# [Your task]
Reproduce all of the rows below line for line, keeping every word and the original order unchanged.

↓↓↓

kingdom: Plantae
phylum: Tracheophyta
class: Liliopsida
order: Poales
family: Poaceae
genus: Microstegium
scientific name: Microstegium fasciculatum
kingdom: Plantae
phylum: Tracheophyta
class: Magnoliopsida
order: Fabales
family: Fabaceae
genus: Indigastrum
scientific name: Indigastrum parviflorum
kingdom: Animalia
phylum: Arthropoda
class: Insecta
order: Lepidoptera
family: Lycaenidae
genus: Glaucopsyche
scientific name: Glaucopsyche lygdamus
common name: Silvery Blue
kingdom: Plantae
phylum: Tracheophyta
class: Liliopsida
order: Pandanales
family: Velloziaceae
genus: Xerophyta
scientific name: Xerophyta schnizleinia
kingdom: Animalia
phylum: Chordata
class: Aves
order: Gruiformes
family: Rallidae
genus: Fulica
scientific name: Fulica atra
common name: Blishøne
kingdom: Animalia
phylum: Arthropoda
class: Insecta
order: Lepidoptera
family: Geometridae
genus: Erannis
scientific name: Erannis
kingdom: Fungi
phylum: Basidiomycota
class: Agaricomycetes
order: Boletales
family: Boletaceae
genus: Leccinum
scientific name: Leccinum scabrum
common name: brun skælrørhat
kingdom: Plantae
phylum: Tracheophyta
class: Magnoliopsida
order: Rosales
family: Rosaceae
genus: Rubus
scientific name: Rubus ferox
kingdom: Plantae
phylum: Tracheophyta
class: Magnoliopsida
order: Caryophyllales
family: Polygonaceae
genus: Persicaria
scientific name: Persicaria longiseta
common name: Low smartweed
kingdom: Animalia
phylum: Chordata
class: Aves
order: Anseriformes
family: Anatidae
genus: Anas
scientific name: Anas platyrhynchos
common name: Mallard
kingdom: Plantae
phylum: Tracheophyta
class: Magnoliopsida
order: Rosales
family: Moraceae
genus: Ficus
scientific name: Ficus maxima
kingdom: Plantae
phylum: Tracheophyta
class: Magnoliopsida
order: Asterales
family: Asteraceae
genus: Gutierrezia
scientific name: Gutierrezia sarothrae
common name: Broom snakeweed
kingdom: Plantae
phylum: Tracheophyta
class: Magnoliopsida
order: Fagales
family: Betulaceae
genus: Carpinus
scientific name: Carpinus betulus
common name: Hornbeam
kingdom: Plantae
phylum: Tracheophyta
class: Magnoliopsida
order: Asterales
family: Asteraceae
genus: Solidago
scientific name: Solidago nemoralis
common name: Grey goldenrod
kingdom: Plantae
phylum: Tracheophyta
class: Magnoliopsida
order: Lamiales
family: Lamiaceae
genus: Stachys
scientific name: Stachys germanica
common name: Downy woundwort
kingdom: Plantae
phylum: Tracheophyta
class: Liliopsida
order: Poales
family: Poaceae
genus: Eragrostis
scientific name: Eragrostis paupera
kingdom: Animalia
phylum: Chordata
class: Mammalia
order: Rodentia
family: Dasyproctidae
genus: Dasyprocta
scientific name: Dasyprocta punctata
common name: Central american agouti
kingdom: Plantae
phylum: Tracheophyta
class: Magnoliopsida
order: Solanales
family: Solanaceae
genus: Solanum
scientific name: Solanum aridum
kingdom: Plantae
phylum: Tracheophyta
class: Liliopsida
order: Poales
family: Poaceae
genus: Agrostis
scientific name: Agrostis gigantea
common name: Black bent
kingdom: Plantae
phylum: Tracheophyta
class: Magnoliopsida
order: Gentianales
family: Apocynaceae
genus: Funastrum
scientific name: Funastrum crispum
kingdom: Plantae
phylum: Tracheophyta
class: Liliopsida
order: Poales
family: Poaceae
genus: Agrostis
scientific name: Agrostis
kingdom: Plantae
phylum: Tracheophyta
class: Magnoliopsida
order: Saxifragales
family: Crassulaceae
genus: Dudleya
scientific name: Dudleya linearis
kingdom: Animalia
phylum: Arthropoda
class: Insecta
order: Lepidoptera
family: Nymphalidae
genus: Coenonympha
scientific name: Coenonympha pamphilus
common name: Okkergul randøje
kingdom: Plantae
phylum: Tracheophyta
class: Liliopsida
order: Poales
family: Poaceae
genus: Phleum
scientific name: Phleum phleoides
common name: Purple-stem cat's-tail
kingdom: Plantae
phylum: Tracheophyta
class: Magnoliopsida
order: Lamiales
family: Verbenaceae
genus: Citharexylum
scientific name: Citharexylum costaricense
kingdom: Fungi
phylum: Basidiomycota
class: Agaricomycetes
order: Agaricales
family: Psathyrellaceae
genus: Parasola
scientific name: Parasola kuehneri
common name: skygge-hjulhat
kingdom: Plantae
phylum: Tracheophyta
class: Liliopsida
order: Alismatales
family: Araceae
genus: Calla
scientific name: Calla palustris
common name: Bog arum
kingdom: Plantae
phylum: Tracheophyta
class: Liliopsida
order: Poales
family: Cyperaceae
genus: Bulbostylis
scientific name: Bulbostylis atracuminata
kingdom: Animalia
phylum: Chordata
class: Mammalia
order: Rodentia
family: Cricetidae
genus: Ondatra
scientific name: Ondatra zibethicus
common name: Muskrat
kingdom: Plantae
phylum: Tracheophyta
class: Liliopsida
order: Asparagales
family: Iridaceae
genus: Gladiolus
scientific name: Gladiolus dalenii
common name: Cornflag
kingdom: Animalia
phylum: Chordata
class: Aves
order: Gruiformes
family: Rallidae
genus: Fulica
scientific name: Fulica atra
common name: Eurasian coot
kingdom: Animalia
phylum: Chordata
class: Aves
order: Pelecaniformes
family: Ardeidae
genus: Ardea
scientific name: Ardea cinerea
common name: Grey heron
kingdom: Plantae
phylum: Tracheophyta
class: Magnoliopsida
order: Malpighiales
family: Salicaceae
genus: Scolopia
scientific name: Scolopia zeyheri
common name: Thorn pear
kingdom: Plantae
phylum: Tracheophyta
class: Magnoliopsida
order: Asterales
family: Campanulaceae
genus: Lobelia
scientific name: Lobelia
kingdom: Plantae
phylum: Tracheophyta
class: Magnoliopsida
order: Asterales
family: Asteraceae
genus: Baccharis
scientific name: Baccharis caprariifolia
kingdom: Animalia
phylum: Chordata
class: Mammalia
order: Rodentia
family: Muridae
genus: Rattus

↑↑↑

# [Solved problem]
kingdom: Plantae
phylum: Tracheophyta
class: Liliopsida
order: Poales
family: Poaceae
genus: Microstegium
scientific name: Microstegium fasciculatum
kingdom: Plantae
phylum: Tracheophyta
class: Magnoliopsida
order: Fabales
family: Fabaceae
genus: Indigastrum
scientific name: Indigastrum parviflorum
kingdom: Animalia
phylum: Arthropoda
class: Insecta
order: Lepidoptera
family: Lycaenidae
genus: Glaucopsyche
scientific name: Glaucopsyche lygdamus
common name: Silvery Blue
kingdom: Plantae
phylum: Tracheophyta
class: Liliopsida
order: Pandanales
family: Velloziaceae
genus: Xerophyta
scientific name: Xerophyta schnizleinia
kingdom: Animalia
phylum: Chordata
class: Aves
order: Gruiformes
family: Rallidae
genus: Fulica
scientific name: Fulica atra
common name: Blishøne
kingdom: Animalia
phylum: Arthropoda
class: Insecta
order: Lepidoptera
family: Geometridae
genus: Erannis
scientific name: Erannis
kingdom: Fungi
phylum: Basidiomycota
class: Agaricomycetes
order: Boletales
family: Boletaceae
genus: Leccinum
scientific name: Leccinum scabrum
common name: brun skælrørhat
kingdom: Plantae
phylum: Tracheophyta
class: Magnoliopsida
order: Rosales
family: Rosaceae
genus: Rubus
scientific name: Rubus ferox
kingdom: Plantae
phylum: Tracheophyta
class: Magnoliopsida
order: Caryophyllales
family: Polygonaceae
genus: Persicaria
scientific name: Persicaria longiseta
common name: Low smartweed
kingdom: Animalia
phylum: Chordata
class: Aves
order: Anseriformes
family: Anatidae
genus: Anas
scientific name: Anas platyrhynchos
common name: Mallard
kingdom: Plantae
phylum: Tracheophyta
class: Magnoliopsida
order: Rosales
family: Moraceae
genus: Ficus
scientific name: Ficus maxima
kingdom: Plantae
phylum: Tracheophyta
class: Magnoliopsida
order: Asterales
family: Asteraceae
genus: Gutierrezia
scientific name: Gutierrezia sarothrae
common name: Broom snakeweed
kingdom: Plantae
phylum: Tracheophyta
class: Magnoliopsida
order: Fagales
family: Betulaceae
genus: Carpinus
scientific name: Carpinus betulus
common name: Hornbeam
kingdom: Plantae
phylum: Tracheophyta
class: Magnoliopsida
order: Asterales
family: Asteraceae
genus: Solidago
scientific name: Solidago nemoralis
common name: Grey goldenrod
kingdom: Plantae
phylum: Tracheophyta
class: Magnoliopsida
order: Lamiales
family: Lamiaceae
genus: Stachys
scientific name: Stachys germanica
common name: Downy woundwort
kingdom: Plantae
phylum: Tracheophyta
class: Liliopsida
order: Poales
family: Poaceae
genus: Eragrostis
scientific name: Eragrostis paupera
kingdom: Animalia
phylum: Chordata
class: Mammalia
order: Rodentia
family: Dasyproctidae
genus: Dasyprocta
scientific name: Dasyprocta punctata
common name: Central american agouti
kingdom: Plantae
phylum: Tracheophyta
class: Magnoliopsida
order: Solanales
family: Solanaceae
genus: Solanum
scientific name: Solanum aridum
kingdom: Plantae
phylum: Tracheophyta
class: Liliopsida
order: Poales
family: Poaceae
genus: Agrostis
scientific name: Agrostis gigantea
common name: Black bent
kingdom: Plantae
phylum: Tracheophyta
class: Magnoliopsida
order: Gentianales
family: Apocynaceae
genus: Funastrum
scientific name: Funastrum crispum
kingdom: Plantae
phylum: Tracheophyta
class: Liliopsida
order: Poales
family: Poaceae
genus: Agrostis
scientific name: Agrostis
kingdom: Plantae
phylum: Tracheophyta
class: Magnoliopsida
order: Saxifragales
family: Crassulaceae
genus: Dudleya
scientific name: Dudleya linearis
kingdom: Animalia
phylum: Arthropoda
class: Insecta
order: Lepidoptera
family: Nymphalidae
genus: Coenonympha
scientific name: Coenonympha pamphilus
common name: Okkergul randøje
kingdom: Plantae
phylum: Tracheophyta
class: Liliopsida
order: Poales
family: Poaceae
genus: Phleum
scientific name: Phleum phleoides
common name: Purple-stem cat's-tail
kingdom: Plantae
phylum: Tracheophyta
class: Magnoliopsida
order: Lamiales
family: Verbenaceae
genus: Citharexylum
scientific name: Citharexylum costaricense
kingdom: Fungi
phylum: Basidiomycota
class: Agaricomycetes
order: Agaricales
family: Psathyrellaceae
genus: Parasola
scientific name: Parasola kuehneri
common name: skygge-hjulhat
kingdom: Plantae
phylum: Tracheophyta
class: Liliopsida
order: Alismatales
family: Araceae
genus: Calla
scientific name: Calla palustris
common name: Bog arum
kingdom: Plantae
phylum: Tracheophyta
class: Liliopsida
order: Poales
family: Cyperaceae
genus: Bulbostylis
scientific name: Bulbostylis atracuminata
kingdom: Animalia
phylum: Chordata
class: Mammalia
order: Rodentia
family: Cricetidae
genus: Ondatra
scientific name: Ondatra zibethicus
common name: Muskrat
kingdom: Plantae
phylum: Tracheophyta
class: Liliopsida
order: Asparagales
family: Iridaceae
genus: Gladiolus
scientific name: Gladiolus dalenii
common name: Cornflag
kingdom: Animalia
phylum: Chordata
class: Aves
order: Gruiformes
family: Rallidae
genus: Fulica
scientific name: Fulica atra
common name: Eurasian coot
kingdom: Animalia
phylum: Chordata
class: Aves
order: Pelecaniformes
family: Ardeidae
genus: Ardea
scientific name: Ardea cinerea
common name: Grey heron
kingdom: Plantae
phylum: Tracheophyta
class: Magnoliopsida
order: Malpighiales
family: Salicaceae
genus: Scolopia
scientific name: Scolopia zeyheri
common name: Thorn pear
kingdom: Plantae
phylum: Tracheophyta
class: Magnoliopsida
order: Asterales
family: Campanulaceae
genus: Lobelia
scientific name: Lobelia
kingdom: Plantae
phylum: Tracheophyta
class: Magnoliopsida
order: Asterales
family: Asteraceae
genus: Baccharis
scientific name: Baccharis caprariifolia
kingdom: Animalia
phylum: Chordata
class: Mammalia
order: Rodentia
family: Muridae
genus: Rattus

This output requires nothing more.